■ **WRITTEN TASKS**
1. According to the ggplot2 tutorial, what does calling the ggplot() function create?
2. List every plot component that the ggplot2 tutorial says the Grammar of Graphics lets us talk about.

■ **EXTRACTED TEXT**
● ● ● ●

Today’s goal: to get used to the basic grammar of graphics for
efficient exploration and visualization of datasets using the
ggplot2 package, part of Tidyverse.
Visualizing data is essential for exploring patterns in data and for
communicating results. Although R does provide built-in plotting
functions, the tidyverse package provides a consistent and more powerful
way to do so. The ggplot2 library (part of core
tidyverse) implements the Grammar of Graphics,
making it particularly effective for describing how visualizations
should represent data. Learning this library will allow you to make
nearly any kind of (static) data visualization, customized to your exact
specifications.
1 Grammar of Graphics
Just as the grammar of language helps us construct meaningful
sentences out of words, the Grammar of Graphics helps us to
construct graphical figures out of different visual elements. This
grammar gives us a way to talk about parts of a plot: all the circles,
lines, arrows, and words that are combined into a diagram for
visualizing data, including:
the data being plotted;
the geometric objects (circles, lines, etc.) that
appear on the plot;
a set of mappings from variables in the data to the
aesthetics (appearance) of the geometric objects;
a statistical transformation used to calculate the
data values used in the plot;
a position adjustment for locating each geometric
object on the plot;
a scale (e.g., range of values) for each aesthetic
mapping used;
a coordinate system used to organize the geometric
objects;
the facets or groups of data shown in different
plots.
ggplot2 organizes these components into layers, where each layer has
a single geometric object, statistical transformation, and position
adjustment. You can think of each plot as a set of layers, where each
layer’s appearance is based on some aspect of the dataset.
2 The Basics
In order to create a plot, you will have to:
call the ggplot() function, which creates a blank
canvas;
specify the data that will be used, using the data
argument (e.g., a data.frame or tibble);
specify the aesthetic mapping of objects, using the aes
function to the mapping argument, which specifies the
content of the objects and visual effects (e.g., the variables that
should be plotted on the x and y axis, the size and colour of the
object);
add layers to the plot that are geometric objects using one of the
many geom_<type> functions (multiple geometries can
be combined into a single plot).

● ● ● ●

■ **RECORDS**
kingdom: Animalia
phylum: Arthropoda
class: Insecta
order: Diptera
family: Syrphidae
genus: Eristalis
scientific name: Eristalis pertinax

● ● ● ●

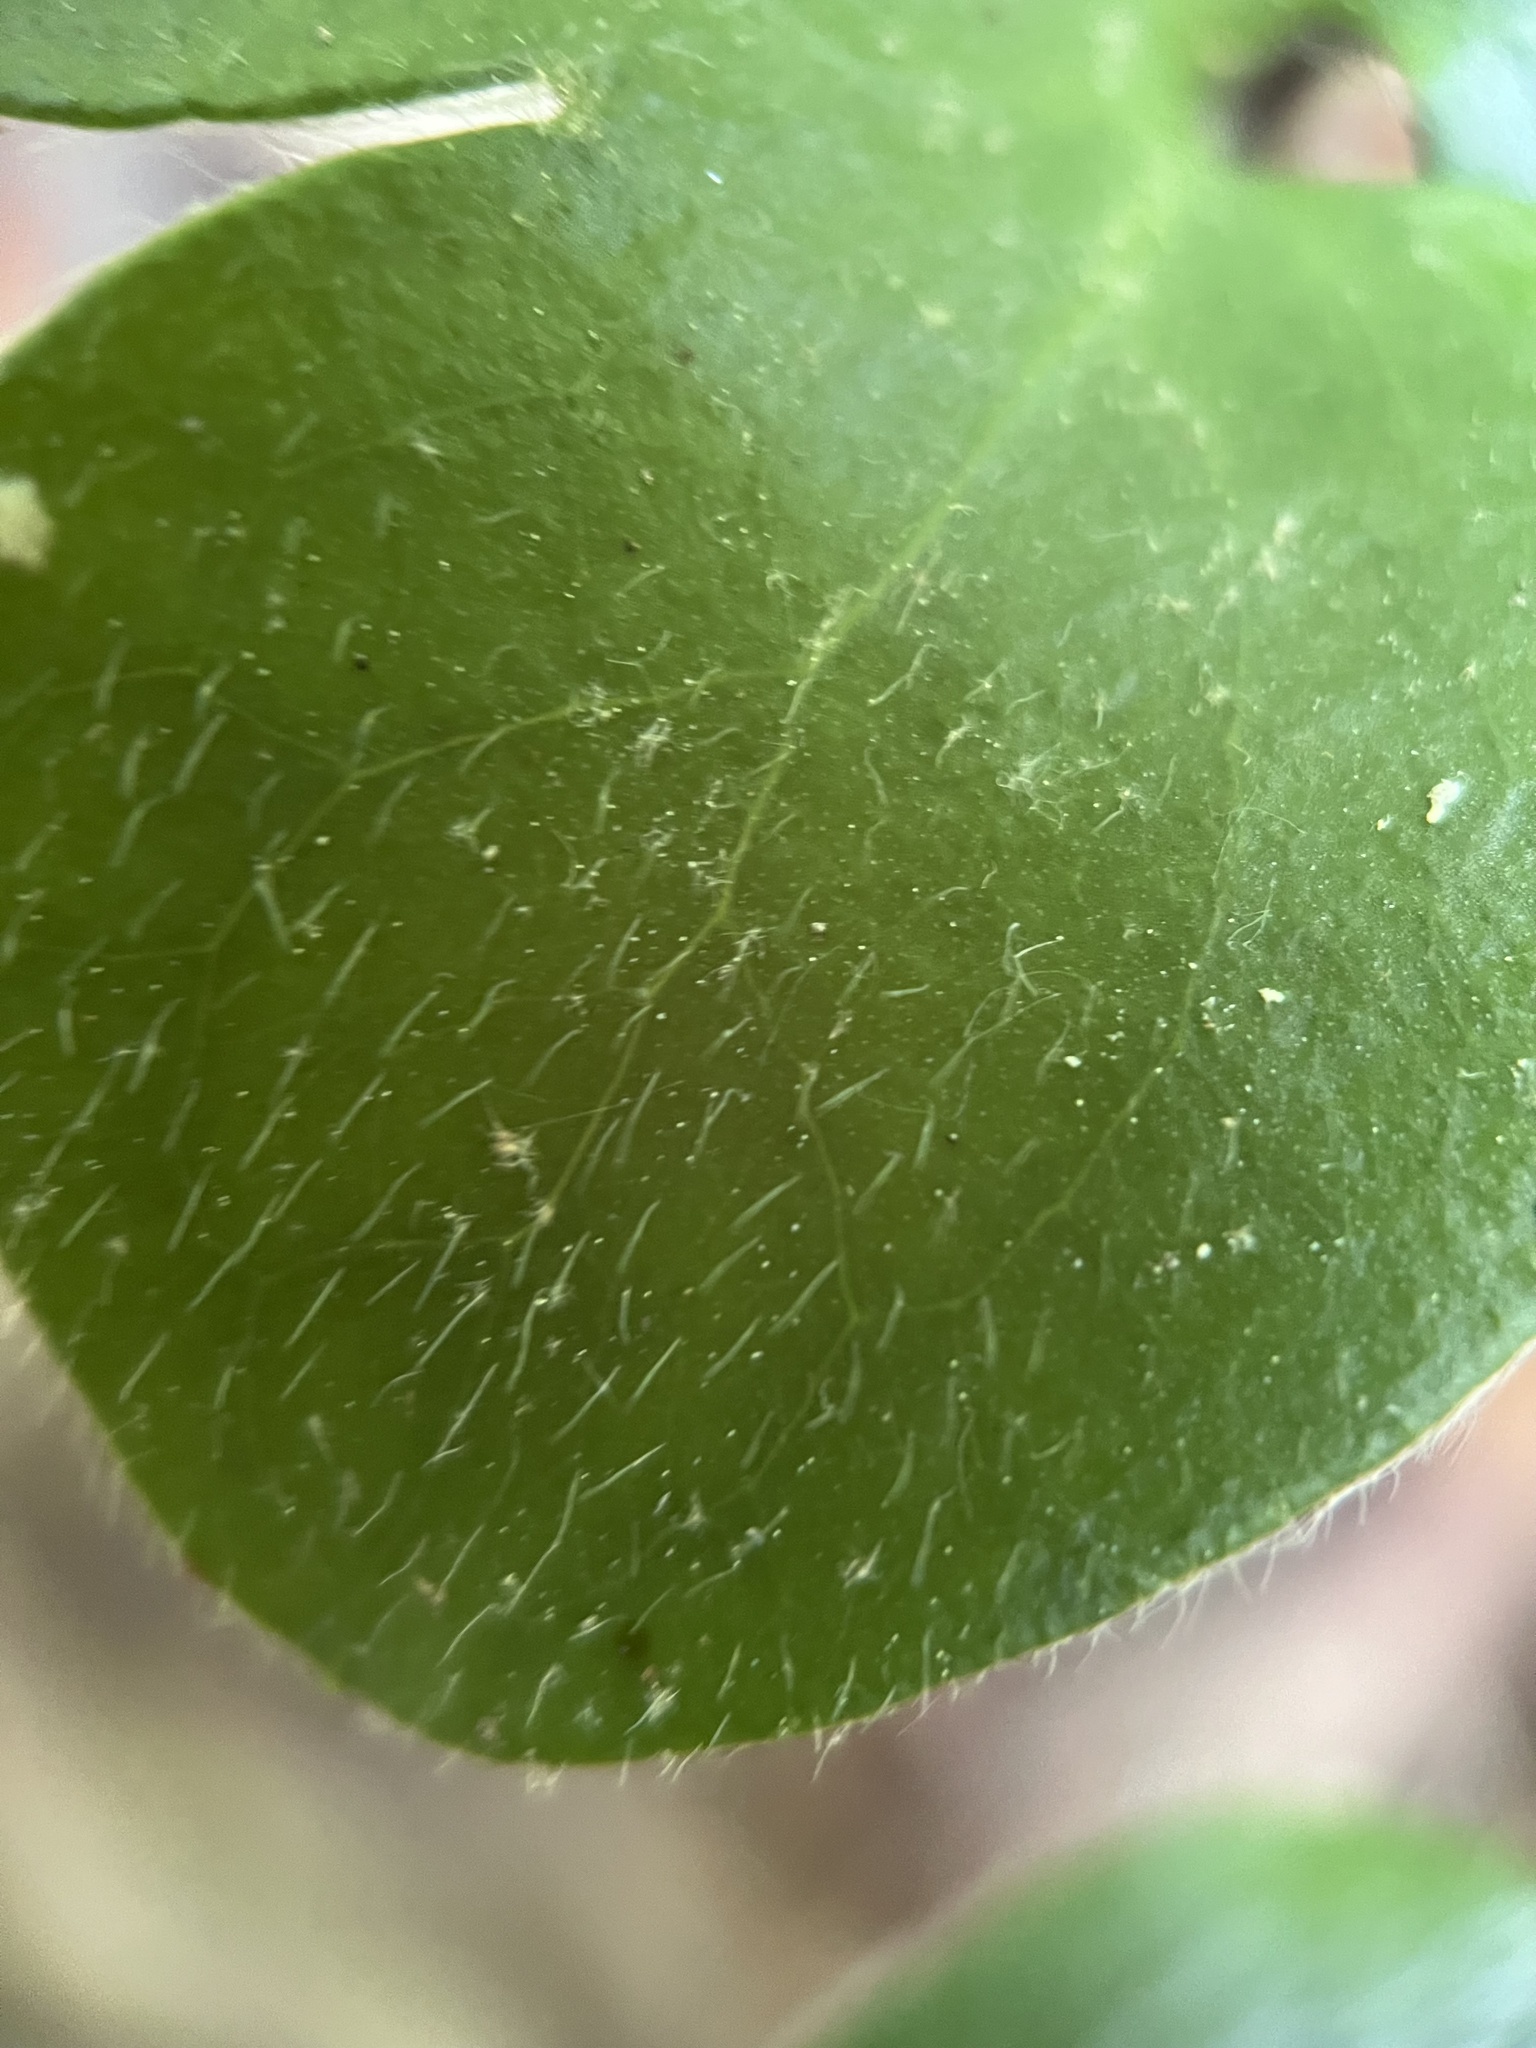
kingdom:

● ● ● ●

■ **THE ANSWERS**
1. A blank canvas.

2.
- The data being plotted
- The geometric objects (circles, lines, etc.) that appear on the plot
- A set of mappings from variables in the data to the aesthetics (appearance) of the geometric objects
- A statistical transformation used to calculate the data values used in the plot
- A position adjustment for locating each geometric object on the plot
- A scale (e.g., range of values) for each aesthetic mapping used
- A coordinate system used to organize the geometric objects
- The facets or groups of data shown in different plots